4010-441 Principles of Concurrent System Design
Concurrent Grep With Actors

This page is accessible at www.se.rit.edu/~se441/Assignments/ConcurrentGrep-Actors.html.

This activity will be done with your Project 2 group.

The Problem

For this activity your team will implement a version of concurrent grep via UntypedActors. Your program will be invoked on the command line as follows:

java CGrep pattern [file . . .]

You should familiarize yourself with the java.util.regex package, as you'll use this to do pattern matching. In particular, the pattern argument is an arbitrary regular expression conforming to the syntax recognized by the java.util.regex.Pattern class.

A Regex tutorial including examples: http://www.vogella.com/articles/JavaRegularExpressions/article.html

Note on Matching Lines

A matching line is one where the regular expression matches any part of the line. To match the entire line the anchor characters caret (^) and dollar ($) are used.

End Note

Each file (or the standard input if no files are given) will be scanned by a ScanActor for occurrences of the pattern, using one actor per file. A ScanActor expects to receive exactly one immutable Configure message containing (a) a String with the name of the file to scan (or null for the standard input), and (b) an ActorRef to a CollectionActor, which collects and prints scan results. The actual format of the Configure objects is up to you.

Each ScanActor will construct an immutable Found object containing String with the name of the file, and a List<String> with one entry in the list for each matching line. Each string in the list consists of the line number, a space, and the text of the line itself. The list must be ordered by location of the line in the file (i.e., first matching line at position 0, second matching line at position 1, etc.). The Found object is sent as the one and only message from the ScanActor to the CollectionActor.

The CollectionActor receives two types of messages. The first, of class FileCount (which should be received exactly once), contains a count of the number of files being scanned. The format of this immutable message object are up to you. The remaining messages are Found objects, which, upon receipt, are printed by the CollectionActor. Printout consists of the file name (or "-" for standard input) and the list of matching lines. When all the Found messages have been processed, the CollectionActor shuts down all actors using Actors.registry().shutdown() - see page 186 in PCJVM for an example.
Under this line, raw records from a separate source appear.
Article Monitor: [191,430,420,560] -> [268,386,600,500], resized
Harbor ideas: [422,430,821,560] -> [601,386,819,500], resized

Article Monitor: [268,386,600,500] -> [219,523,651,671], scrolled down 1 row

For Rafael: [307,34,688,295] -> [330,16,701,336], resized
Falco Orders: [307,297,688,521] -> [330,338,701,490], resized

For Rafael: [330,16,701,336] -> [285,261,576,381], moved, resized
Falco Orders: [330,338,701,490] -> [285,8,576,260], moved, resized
The main program, in CGrep.java, performs the following activities:
  1. Create a CollectionActor, start it, and send the FileCount message to it.
  2. Create one ScanActor per file, start it, and send the appropriate Configure message to each such actor.

Implementation Notes

Obviously, then, the main method will be in a class CGrep contained in CGrep.java. You are free to create any other java files you need to solve the problem, but all classes must be in the default package. I will compile your source files using the command:

javac *.java

and then run the java command on CGrep with my test data files.

Deliverables

Submit a zip archive (and only a zip archive) named cgrep.zip to the CGrep with Actors Activity dropbox by the due date. The archive will contain CGrep.java and any other default package java source files used in your solution. You may (but need not) include a readme.txt file with any comments relevant to assessing your work.

Of the 10 points available for this activity,

In all cases, points assigned represent your instructor's judgement as a professional engineer, and are not subject to negotiation.